Just as we were finishing we got a call from a courier driver to say he had our bag on board and he’d meet us outside the Garda in Ennistimon, he was already on the way and would be there in 30 minutes. We thanked him profusely and raced back to the car and headed away. The Garda? What was the Garda?…..nobody told us that it was the police station and we couldn't find it for a bit, thank God for mobile phones. Finally, with a tenner tucked into the courier's hand, we had the bag on board. We took a quick walk along the main street and saw our first views of small town Ireland; lots of colourful buildings and traditional Irish pubs which mostly, unlike their English counterparts, bear the name of the present or past owner.
There was also a small market happening at one end of the street where we saw this character-
By now we'd lost over half a day of travelling north so then we had to drive hell for leather to get to the next B&B before dark, where we were staying for the next two nights. We headed back along the narrow winding roads that we’d crossed in the dark the night before and then out to the coast where we skirted around the outer edge of the Burren.
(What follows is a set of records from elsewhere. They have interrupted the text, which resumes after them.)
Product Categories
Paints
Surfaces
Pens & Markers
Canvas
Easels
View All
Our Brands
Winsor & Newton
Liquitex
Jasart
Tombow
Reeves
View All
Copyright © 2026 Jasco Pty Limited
It was very beautiful countryside, bleak and wild with lots of photo opportunities but unfortunately we didn’t have the time to stop.
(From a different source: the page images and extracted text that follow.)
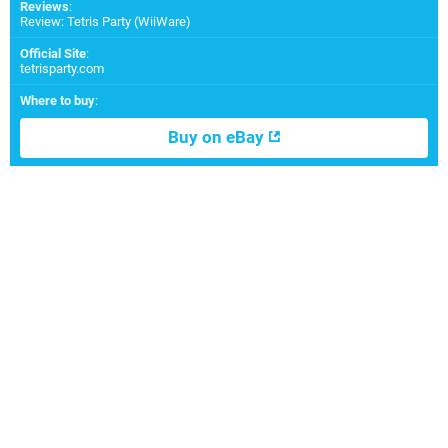
Reviews
:
Review: Tetris Party (WiiWare)
Official Site
:
tetrisparty.com
Where to buy
:
Buy on eBay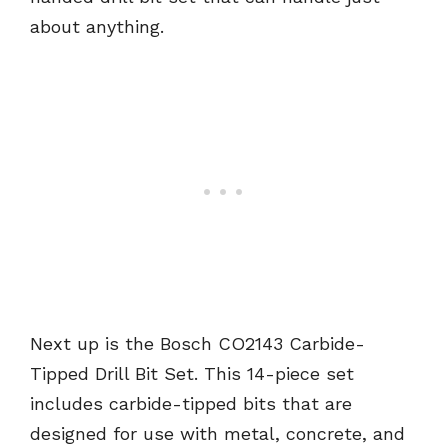
about anything.
Next up is the Bosch CO2143 Carbide-
Tipped Drill Bit Set. This 14-piece set
includes carbide-tipped bits that are
designed for use with metal, concrete, and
We did stop to take a photo of this house though……and I thought Mum and Dad had a lot of garden ornaments! Not a patch on this!
We stopped for lunch at Monks in Ballyvaughan overlooking Galway Bay where we had some excellent chowder and more soda bread. Luckily we had just missed a bus load of unexpected guests who had nearly eaten the pub out of house and home!
Obviously you have to watch how you park the car in this neighbourhood.
And the amazing backdrop of the rocky Burren
Back on the road we made our way along the Galway Bay coastline heading towards Galway which again unfortunately we had no time to visit. We did make a short detour to the 200 year old Moran’s Oyster Cottage, renowned the world over for its superb seafood especially oysters from Galway Bay. But alas we had only just had lunch so it was more a cursory inspection and then back on the road again.
We skirted around the outer edges of the city, stopping quickly to withdraw some euros from an ATM, the first one we had seen. Definitely not like NZ where ATMs are on every corner of every street! As we left Galway the rain set in again and it became very dark and misty. We were also caught in the afternoon rush hour traffic so progress was painfully slow. The roads were still narrow and winding and quite rough in places. We passed through lots of small colourful villages until finally we reached Clifden and our next B&B, Hillside Lodge which is located just out of town at the beginning of the famous “Sky Road” .
We were again worn out and ready for a good night’s sleep so after a quick chat and some directions from our host Ruth, we headed into town for a bite to eat. Hillside Lodge happened to be one of the better B&Bs we stayed at right through Ireland. There were 6 large guest rooms, ours also had a small lounge with a flat screen TV. We were the only guests for both nights as it was the end of season and Ruth was taking internet bookings only until the end of October then she would be closed for the next 4-5 months. This was not the only B&B we found had the same situation and in fact some has aready closed for the season. We found this quite strange as there were still plenty of tourists about. In NZ ,while we have high, low and shoulder seasons the tourists are in the country 24/7, 365 days of the year, they're here either for the sun and sand or for the snow!
There are many colourful buildings in Clifden, it’s just a pity I couldn’t capture them without the cars in the foreground.
Finally, it felt like we were on holiday.